Prudential, the 174-year-old insurance company founded in London’s Hatton Garden, is severing one more of its roots. It has announced that its next chief executive will be based in Asia once the incumbent, Mike Wells, steps down in March. This has little to do with Brexit Britain. Instead, it is the final, logical step of a pivot towards Asia and Africa many years in the making. What is missing is certainty over where exactly Wells’s successor will be based. In normal times, it would be assumed that the new chief executive would be based in Hong Kong, where the company shares its primary listing with London and has its biggest Asian business. But these are not normal times. Prudential’s reticence to spell out the precise location of its future top team speaks volumes about the current business climate in Hong Kong.

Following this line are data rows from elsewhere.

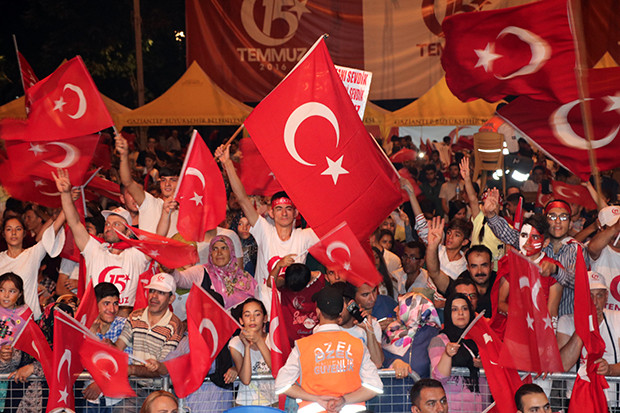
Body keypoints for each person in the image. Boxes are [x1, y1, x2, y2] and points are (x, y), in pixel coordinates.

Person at [216, 143, 319, 309]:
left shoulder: (305, 236)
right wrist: (227, 163)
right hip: (263, 309)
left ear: (296, 213)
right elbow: (242, 199)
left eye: (288, 209)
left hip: (292, 311)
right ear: (271, 213)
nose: (284, 213)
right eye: (278, 209)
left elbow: (335, 229)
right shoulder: (264, 231)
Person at [53, 169, 150, 313]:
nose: (109, 228)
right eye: (107, 224)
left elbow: (159, 237)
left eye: (116, 224)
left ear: (128, 231)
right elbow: (74, 223)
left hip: (124, 323)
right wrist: (66, 195)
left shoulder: (137, 254)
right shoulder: (95, 250)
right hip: (93, 322)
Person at [275, 285, 383, 412]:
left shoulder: (302, 346)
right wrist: (344, 400)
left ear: (318, 312)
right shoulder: (357, 344)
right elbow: (376, 386)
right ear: (339, 312)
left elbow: (281, 385)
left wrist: (316, 398)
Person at [484, 191, 586, 316]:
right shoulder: (533, 242)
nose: (558, 221)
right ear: (545, 219)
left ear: (570, 223)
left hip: (567, 317)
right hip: (535, 319)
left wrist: (556, 270)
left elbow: (579, 282)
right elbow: (508, 234)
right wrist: (491, 215)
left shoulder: (577, 249)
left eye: (563, 217)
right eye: (552, 217)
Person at [115, 272, 184, 411]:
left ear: (171, 299)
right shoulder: (135, 316)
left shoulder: (175, 325)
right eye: (151, 291)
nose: (154, 296)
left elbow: (162, 369)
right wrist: (106, 345)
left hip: (161, 390)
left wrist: (132, 369)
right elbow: (118, 348)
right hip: (135, 386)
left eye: (161, 293)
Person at [490, 215, 562, 338]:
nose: (528, 242)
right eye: (524, 235)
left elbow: (552, 312)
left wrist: (549, 338)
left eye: (534, 237)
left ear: (545, 243)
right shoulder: (510, 263)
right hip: (513, 329)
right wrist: (521, 316)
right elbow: (500, 303)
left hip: (541, 331)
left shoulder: (553, 268)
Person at [557, 271, 620, 407]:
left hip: (613, 400)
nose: (595, 302)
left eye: (599, 295)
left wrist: (610, 369)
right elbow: (562, 365)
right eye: (589, 296)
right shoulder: (566, 321)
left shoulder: (617, 318)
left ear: (606, 296)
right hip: (577, 399)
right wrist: (584, 325)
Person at [0, 210, 66, 319]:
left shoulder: (32, 254)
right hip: (3, 321)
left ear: (24, 233)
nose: (13, 233)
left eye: (18, 229)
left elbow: (52, 232)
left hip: (29, 320)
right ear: (3, 234)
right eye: (9, 229)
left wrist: (66, 202)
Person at [428, 293, 486, 412]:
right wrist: (447, 355)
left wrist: (484, 365)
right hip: (453, 407)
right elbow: (439, 377)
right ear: (448, 314)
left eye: (465, 308)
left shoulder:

On the one hand, the timing of Wells’s departure is apposite: he oversaw a restructuring that shed Prudential’s US and UK businesses, leaving a rump focused squarely on Africa and Asia, and with its sights on China. This was the natural evolution of a process started by his predecessors, most notably Tidjane Thiam. It is also a path advocated by Third Point, the activist investor, which also wanted Prudential to ditch its London head office.
A business without US or UK baggage is now a more attractive proposition to a potential buyer such as Ping An, China’s biggest insurer, which would have faced political hurdles in buying the old Pru. Wells’s successor may be able to park for now the thorny issue of whether to abandon the UK entirely by delisting in London. But having a chief executive in the same region as Prudential’s growth engine, main regulator and operational focus makes perfect business sense. Where the timing is less kind is that Prudential now finds itself in want of a China-focused chief executive at possibly the worst moment.
Hong Kong is in the tightening grip of Beijing: both a national security law and China’s zero-Covid policy mean the territory is becoming increasingly closed off from the rest of the world. Global businesses are reviewing the operational risk of remaining in Hong Kong, where coronavirus infections this week hit their peak during the pandemic, and are rising, prompting forecasts of even more stringent measures. Mandarin Oriental, the hotel group, and Pernod Ricard, the French spirits maker, have told senior staff in Hong Kong to relocate temporarily. Bank of America is also reviewing whether to shift employees to Singapore.
But financial institutions in general, and Prudential in particular, would have difficulty executing a similar relocation of its senior team, even if temporarily. The optics are dubious, particularly from the viewpoint of the PRC. From both a logistical and political perspective, for a company looking to China for growth, and listing its shares in Hong Kong, to have its boss sitting outside the Chinese territory at such a delicate moment is less than ideal.
That means that Prudential may have to focus its recruitment efforts on candidates willing to remain in Hong Kong, come what may. As any local headhunter will attest, that may prove tricky. One mooted internal candidate, Nic Nicandrou, who at present leads Prudential’s Asia business, is already based in the territory at least. But other global businesses in Hong Kong, such as the law firm Norton Rose Fulbright, are facing “localisation”: that as companies do more business with Chinese clients on the mainland, they hire more Chinese employees for senior roles that would have previously gone to expats. For Prudential’s pivot to China, a Mandarin-speaking boss may be the logical last step.